»»
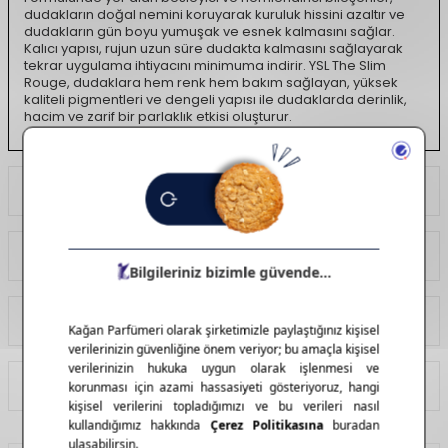
dudakların doğal nemini koruyarak kuruluk hissini azaltır ve
dudakların gün boyu yumuşak ve esnek kalmasını sağlar.
Kalıcı yapısı, rujun uzun süre dudakta kalmasını sağlayarak
tekrar uygulama ihtiyacını minimuma indirir. YSL The Slim
Rouge, dudaklara hem renk hem bakım sağlayan, yüksek
kaliteli pigmentleri ve dengeli yapısı ile dudaklarda derinlik,
hacim ve zarif bir parlaklık etkisi oluşturur.
Ödeme Seçenekleri
Yorumlar
Tavsiye Et
İade Koşulları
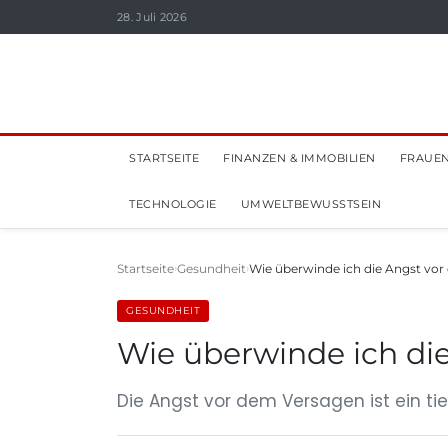
28. Juli 2026
STARTSEITE
FINANZEN & IMMOBILIEN
FRAUEN
TECHNOLOGIE
UMWELTBEWUSSTSEIN
Startseite
Gesundheit
Wie überwinde ich die Angst vo
GESUNDHEIT
Wie überwinde ich di
Die Angst vor dem Versagen ist ein tie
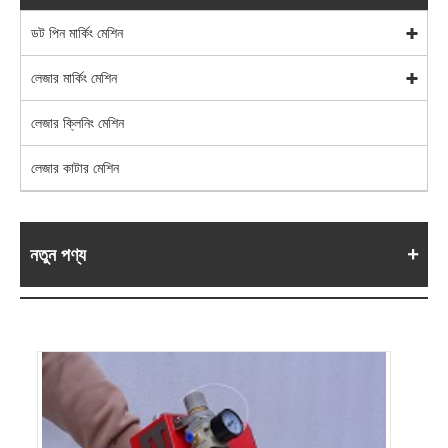
ডট পিন মার্কিং মেশিন
লেজার মার্কিং মেশিন
লেজার ক্লিনিং মেশিন
লেজার কাটার মেশিন
নতুন পণ্য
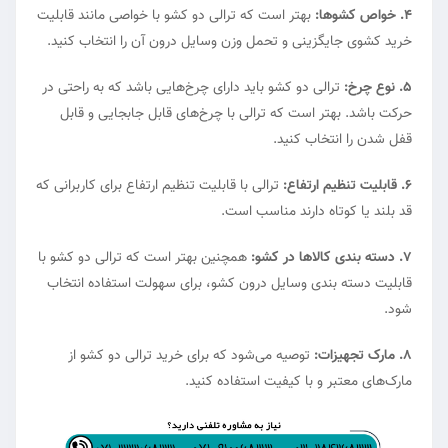
4. خواص کشوها:
بهتر است که ترالی دو کشو با خواصی مانند قابلیت
خرید کشوی جایگزینی و تحمل وزن وسایل درون آن را انتخاب کنید.
5. نوع چرخ:
ترالی دو کشو باید دارای چرخ‌هایی باشد که به راحتی در
حرکت باشد. بهتر است که ترالی با چرخ‌های قابل جابجایی و قابل
قفل شدن را انتخاب کنید.
6. قابلیت تنظیم ارتفاع:
ترالی با قابلیت تنظیم ارتفاع برای کاربرانی که
قد بلند یا کوتاه دارند مناسب است.
7. دسته بندی کالاها در کشو:
همچنین بهتر است که ترالی دو کشو با
قابلیت دسته بندی وسایل درون کشو، برای سهولت استفاده انتخاب
شود.
8. مارک تجهیزات:
توصیه می‌شود که برای خرید ترالی دو کشو از
مارک‌های معتبر و با کیفیت استفاده کنید.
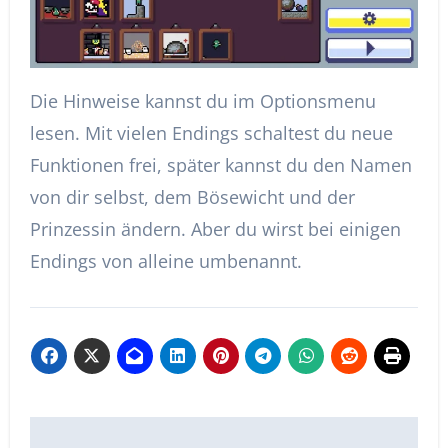
Die Hinweise kannst du im Optionsmenu
lesen. Mit vielen Endings schaltest du neue
Funktionen frei, später kannst du den Namen
von dir selbst, dem Bösewicht und der
Prinzessin ändern. Aber du wirst bei einigen
Endings von alleine umbenannt.
Beitragsnavigation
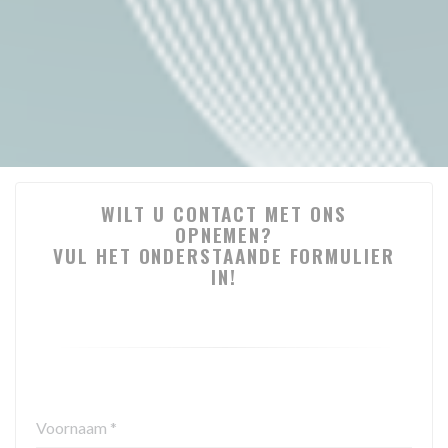
WILT U CONTACT MET ONS
OPNEMEN?
VUL HET ONDERSTAANDE FORMULIER
IN!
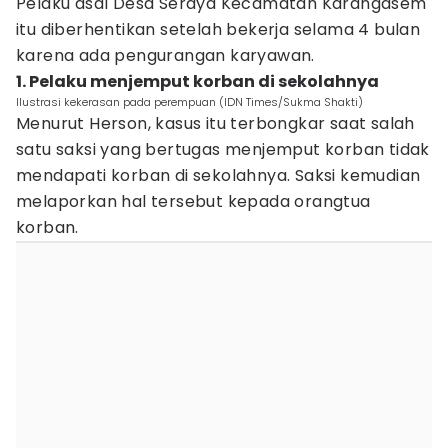
Pelaku asal Desa Seraya Kecamatan Karangasem
itu diberhentikan setelah bekerja selama 4 bulan
karena ada pengurangan karyawan.
1. Pelaku menjemput korban di sekolahnya
Ilustrasi kekerasan pada perempuan (IDN Times/Sukma Shakti)
Menurut Herson, kasus itu terbongkar saat salah
satu saksi yang bertugas menjemput korban tidak
mendapati korban di sekolahnya. Saksi kemudian
melaporkan hal tersebut kepada orangtua
korban.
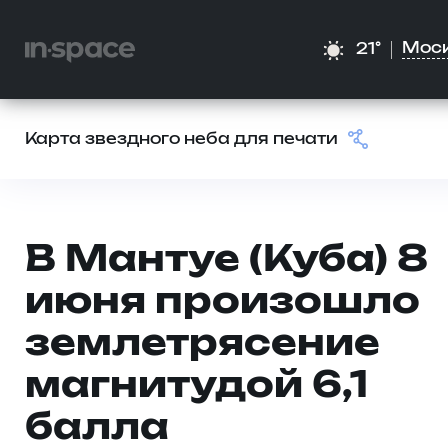
Мос
21°
Карта звездного неба для печати
В Мантуе (Куба) 8
июня произошло
землетрясение
магнитудой 6,1
балла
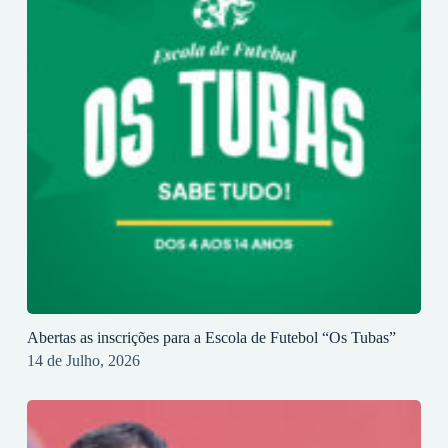
Abertas as inscrições para a Escola de Futebol “Os Tubas”
14 de Julho, 2026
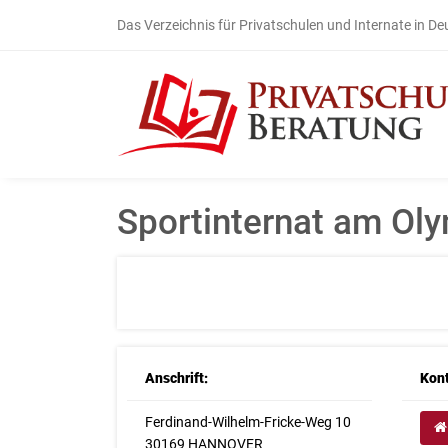
Das Verzeichnis für Privatschulen und Internate in D
Sportinternat am Ol
Anschrift:
Kont
Ferdinand-Wilhelm-Fricke-Weg 10
30169 HANNOVER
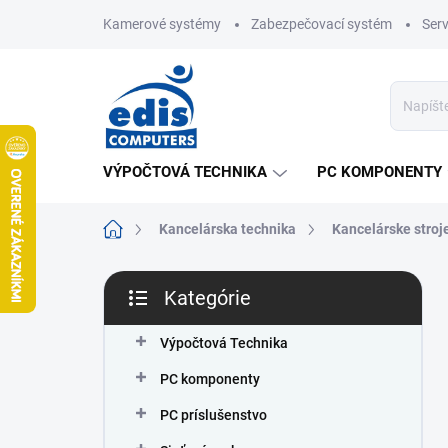
Prejsť
Kamerové systémy
Zabezpečovací systém
Ser
na
obsah
VÝPOČTOVÁ TECHNIKA
PC KOMPONENTY
Domov
Kancelárska technika
Kancelárske stroj
B
Kategórie
o
Preskočiť
č
kategórie
n
Výpočtová Technika
ý
PC komponenty
p
a
PC príslušenstvo
n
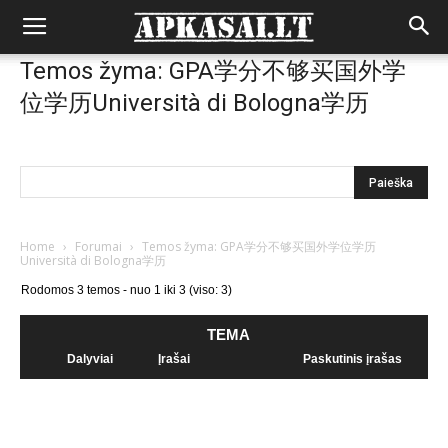
Temos žyma: GPA学分不够买国外学
位学历Università di Bologna学历
Home
›
Forumai
›
Temos žyma: GPA学分不够买国外学位学历
Università di Bologna学历
Rodomos 3 temos - nuo 1 iki 3 (viso: 3)
TEMA
Dalyviai
Įrašai
Paskutinis įrašas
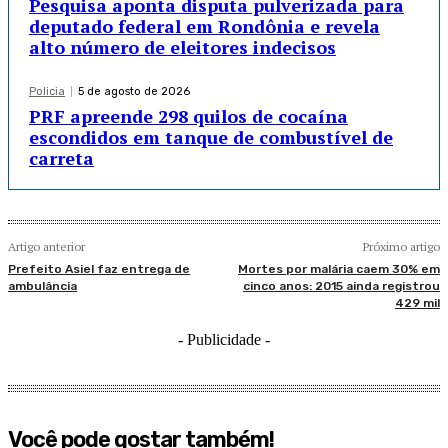
Pesquisa aponta disputa pulverizada para
deputado federal em Rondônia e revela
alto número de eleitores indecisos
Policia
5 de agosto de 2026
PRF apreende 298 quilos de cocaína
escondidos em tanque de combustível de
carreta
Artigo anterior
Próximo artigo
Prefeito Asiel faz entrega de
Mortes por malária caem 30% em
ambulância
cinco anos: 2015 ainda registrou
429 mil
- Publicidade -
Você pode gostar também!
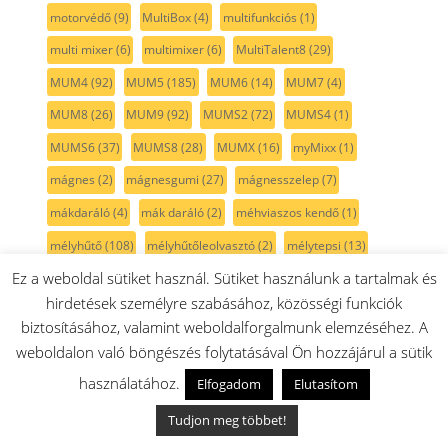
motorvédő
(9)
MultiBox
(4)
multifunkciós
(1)
multi mixer
(6)
multimixer
(6)
MultiTalent8
(29)
MUM4
(92)
MUM5
(185)
MUM6
(14)
MUM7
(4)
MUM8
(26)
MUM9
(92)
MUMS2
(72)
MUMS4
(1)
MUMS6
(37)
MUMS8
(28)
MUMX
(16)
myMixx
(1)
mágnes
(2)
mágnesgumi
(27)
mágnesszelep
(7)
mákdaráló
(4)
mák daráló
(2)
méhviaszos kendő
(1)
mélyhűtő
(108)
mélyhűtőleolvasztó
(2)
mélytepsi
(13)
Ez a weboldal sütiket használ. Sütiket használunk a tartalmak és
mérleg
(2)
mérőpohár
(6)
műanyag
(31)
nagyflex
(5)
hirdetések személyre szabásához, közösségi funkciók
nagykefe
(7)
narancssárga
(3)
nedvesköszörű
(1)
biztosításához, valamint weboldalforgalmunk elemzéséhez. A
Neff
(20)
Nivona
(1)
nofrost
(13)
no frost
(2)
ntc
(3)
weboldalon való böngészés folytatásával Ön hozzájárul a sütik
nyitófül
(8)
nyomógomb
(19)
O-gyűrű
(20)
olajsütő
(1)
használatához.
Elfogadom
Elutasítom
oldallap
(4)
optiMUM
(63)
padlókefe
(1)
Tudjon meg többet!
palack-tartály
(34)
palackpolc
(47)
palacktartó
(40)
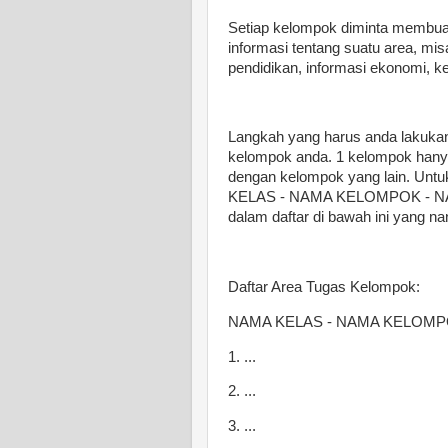
Setiap kelompok diminta membua
informasi tentang suatu area, mis
pendidikan, informasi ekonomi, k
Langkah yang harus anda lakukan
kelompok anda. 1 kelompok hanya
dengan kelompok yang lain. Untuk 
KELAS - NAMA KELOMPOK - N
dalam daftar di bawah ini yang nan
Daftar Area Tugas Kelompok:
NAMA KELAS - NAMA KELOMP
1. ...
2. ...
3. ...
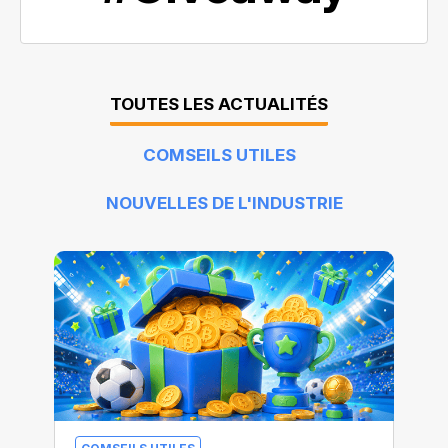
TOUTES LES ACTUALITÉS
COMSEILS UTILES
NOUVELLES DE L'INDUSTRIE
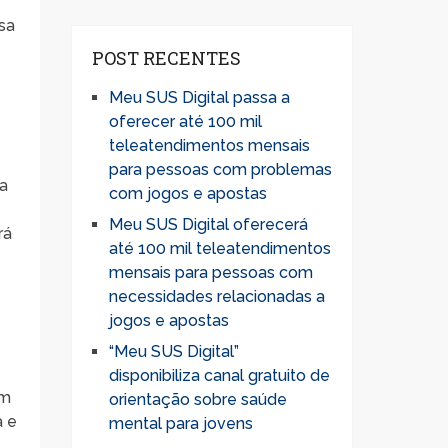
sa
POST RECENTES
e
Meu SUS Digital passa a
oferecer até 100 mil
teleatendimentos mensais
para pessoas com problemas
 a
com jogos e apostas
Meu SUS Digital oferecerá
rá
até 100 mil teleatendimentos
mensais para pessoas com
necessidades relacionadas a
jogos e apostas
“Meu SUS Digital”
disponibiliza canal gratuito de
ém
orientação sobre saúde
a e
mental para jovens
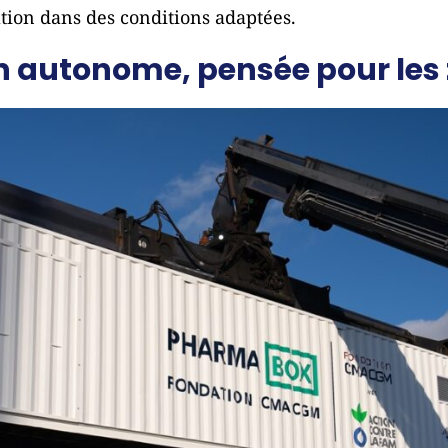
ation dans des conditions adaptées.
 autonome, pensée pour les 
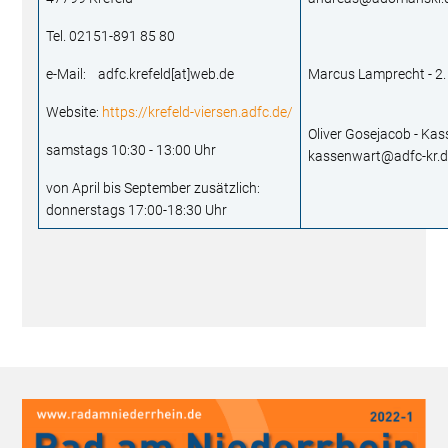
Tel. 02151-891 85 80
e-Mail: adfc.krefeld[at]web.de
Marcus Lamprecht - 2.
Website:
https://krefeld-viersen.adfc.de/
Oliver Gosejacob - Ka
samstags 10:30 - 13:00 Uhr
kassenwart@adfc-kr.
von April bis September zusätzlich:
donnerstags 17:00-18:30 Uhr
««
TO-DO ITEM: Please print the line that contains "Tudjon meg többet!" along with every later line of the material, exactly, through the last one. Leave pictures out of the copy.

EXERCISE SOLUTION:
Tudjon meg többet!
palack-tartály
(34)
palackpolc
(47)
palacktartó
(40)
Setiap kelompok diminta membua
informasi tentang suatu area, mis
pendidikan, informasi ekonomi, k
Langkah yang harus anda lakukan
kelompok anda. 1 kelompok hanya
dengan kelompok yang lain. Untuk 
KELAS - NAMA KELOMPOK - N
dalam daftar di bawah ini yang nan
Daftar Area Tugas Kelompok:
NAMA KELAS - NAMA KELOMP
1. ...
2. ...
3. ...
TOUTES LES ACTUALITÉS
COMSEILS UTILES
NOUVELLES DE L'INDUSTRIE
sa
POST RECENTES
e
Meu SUS Digital passa a
oferecer até 100 mil
teleatendimentos mensais
para pessoas com problemas
 a
com jogos e apostas
Meu SUS Digital oferecerá
rá
até 100 mil teleatendimentos
mensais para pessoas com
necessidades relacionadas a
jogos e apostas
“Meu SUS Digital”
disponibiliza canal gratuito de
ém
orientação sobre saúde
a e
mental para jovens
ation dans des conditions adaptées.
 autonome, pensée pour les 
Tel. 02151-891 85 80
e-Mail: adfc.krefeld[at]web.de
Marcus Lamprecht - 2.
Website:
https://krefeld-viersen.adfc.de/
Oliver Gosejacob - Ka
samstags 10:30 - 13:00 Uhr
kassenwart@adfc-kr.
von April bis September zusätzlich:
donnerstags 17:00-18:30 Uhr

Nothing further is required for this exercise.